There is an oft-quoted Chinese proverb that says: “May you live in interesting times.”  As it turns out, there is little to no evidence of such a proverb, which was, supposedly, both a curse and a blessing.  There is evidence from the mid-1930’s that a British statesman (Sir Austen Chamberlain) quoted this phrase as received from someone in China. Ancient or just old, this saying seems to resonate with our current situation of pandemic.

We all mark our lives with memories of events and milestones. It is likely that some of us will remember 2020 for a long time to come.  How will we remember it?

Since Yates went into healthy captivity, I have had the occasion to talk with people from different perspectives in the church to learn how they are coping with the changes we are experiencing, and its inspiring just how many report how they are taking advantage of the time at home to do things they couldn’t, or wouldn’t, have done without a pause in schedule.

Hats off to the parents who have become “teachers”. There is new appreciation for the work of professional educators as a result. And, this has given more opportunities to strengthen relationships within families, after working out some of the messy details, so to speak.  Keeping students from toddlers to teens (or beyond) focused takes patience, planning, and love.  So, some families will remember this time as one in which parents and their children paid closer attention to one another.  That’s a good thing.

In addition, parents having to practice their skills as recreation planners, chefs, transportation providers, and, perhaps riot police to keep order, have honed these skills, or developed them.  And while doing all this, many have continued to maintain a paid job, performing duties from home.  2020 may be remembered for an exponential rise in nominations for Sainthood….

Some of our Yates family have not fared so well. For those already isolated due to illness or living in a setting that is effectively quarantined, they have been even more isolated and unable to see family in person. Those that are on the front lines protecting and serving (Doctors, Nurses, Law Enforcement, First Responders, teachers, public health specialists, and people keeping us fed and safely housed, have been more exposed to the virus, but also the anxieties that go along with it.  Some of those who are struggling financially are struggling even more now, having less control over their situations, and the worries that go with it.

So, we do live in interesting times.  How we see them—blessing or curse—is up to us in how we respond.  We have choices to make to determine what these times teach us. Spending time with immediate family will produce memories—they can be times of love and growth. (Or they can be time we call in law enforcement backup, but let’s not go there…) Reaching out to the Yates family and neighbors in new and expanded ways will produce new relationships among us, strengthening the bonds we share—if we will simply reach out.
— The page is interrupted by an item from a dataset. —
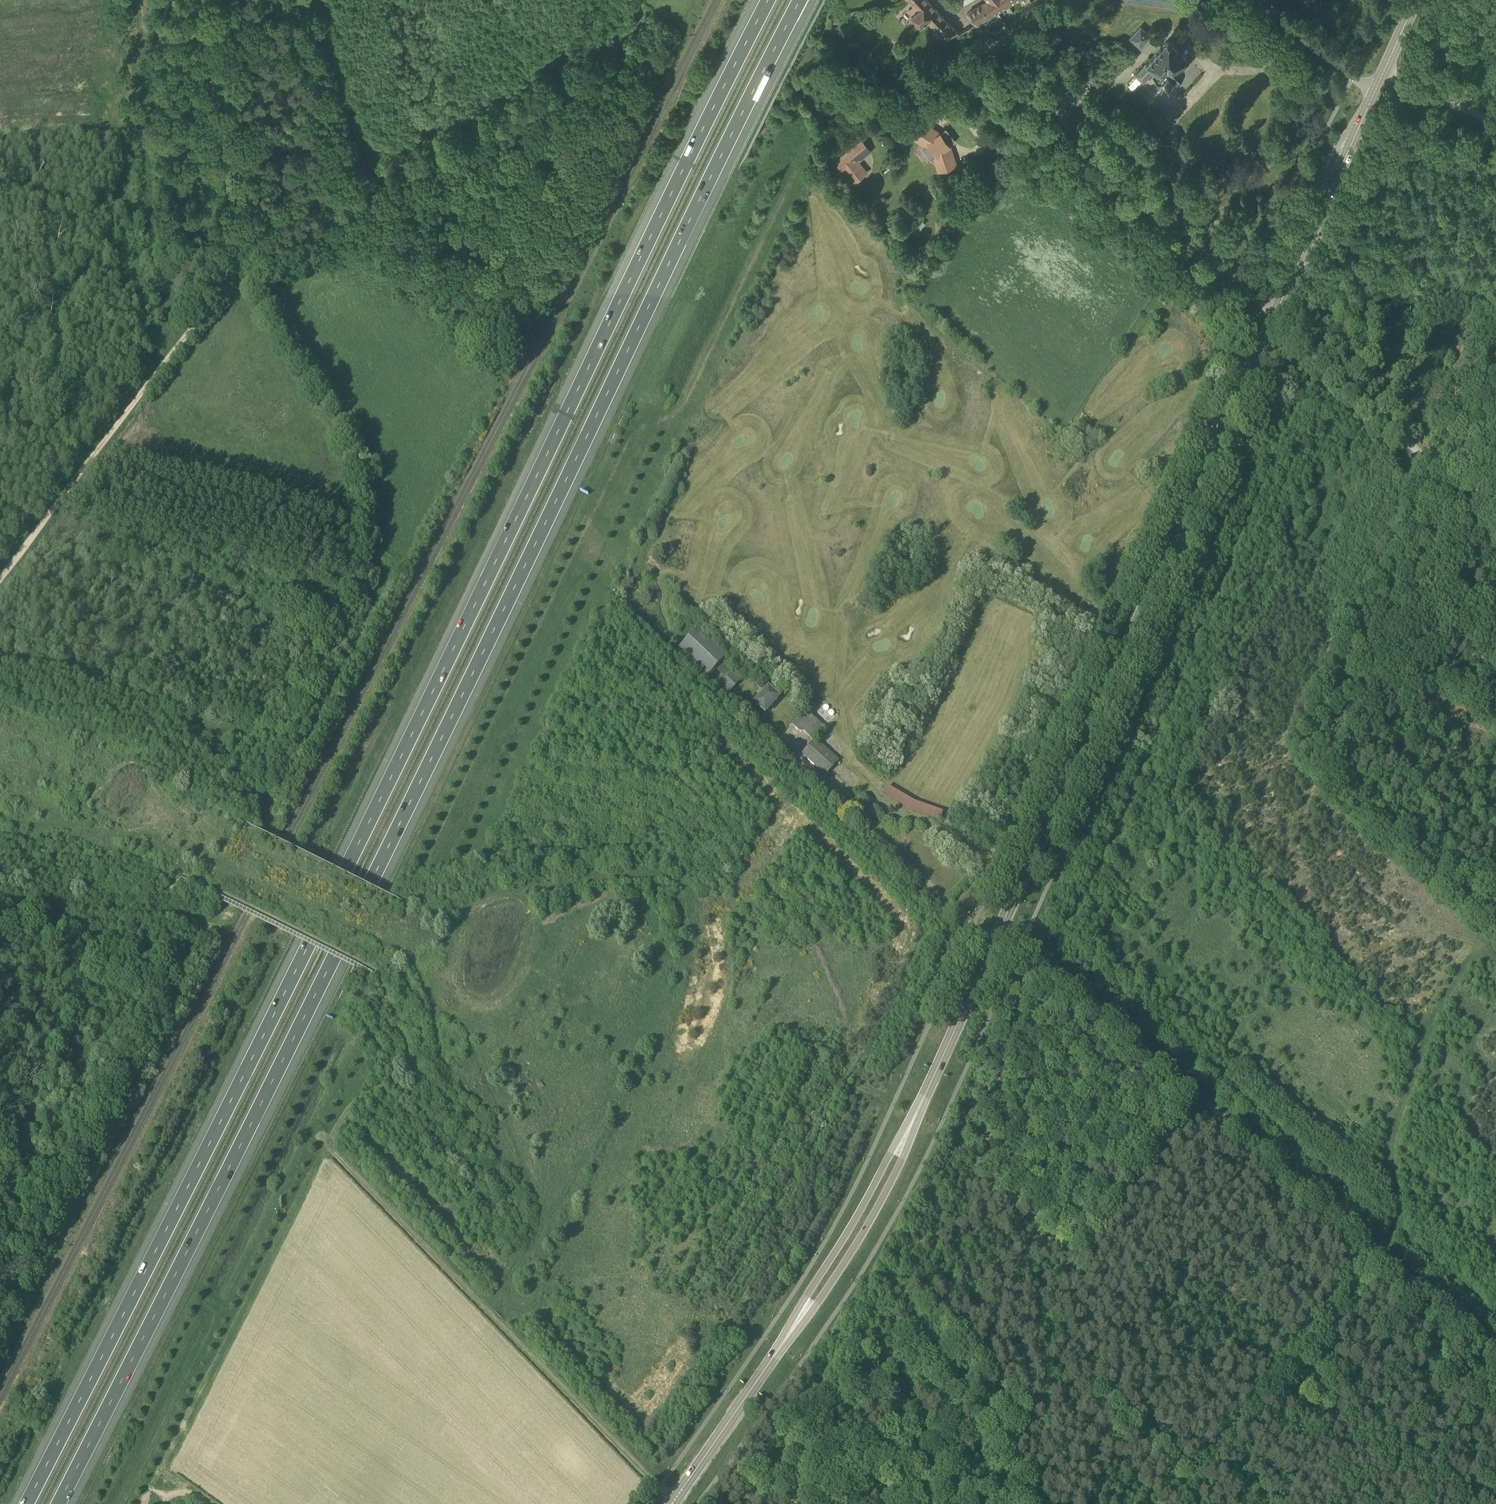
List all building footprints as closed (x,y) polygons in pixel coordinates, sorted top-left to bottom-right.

Some will learn new skills (not learn the oboe, please, for the sake of the rest of the family) and enhance current ones.  These will open doors to more sharing later.

Most of all, this “interesting time” we live in gives us a chance to remember that we are the people of “good news”.  We are called to share it and be it to the world. That starts wherever we are.  The best news we share is a simple scripture: “Love never fails” (I. Corinthians 13:8a.) We have time to do it.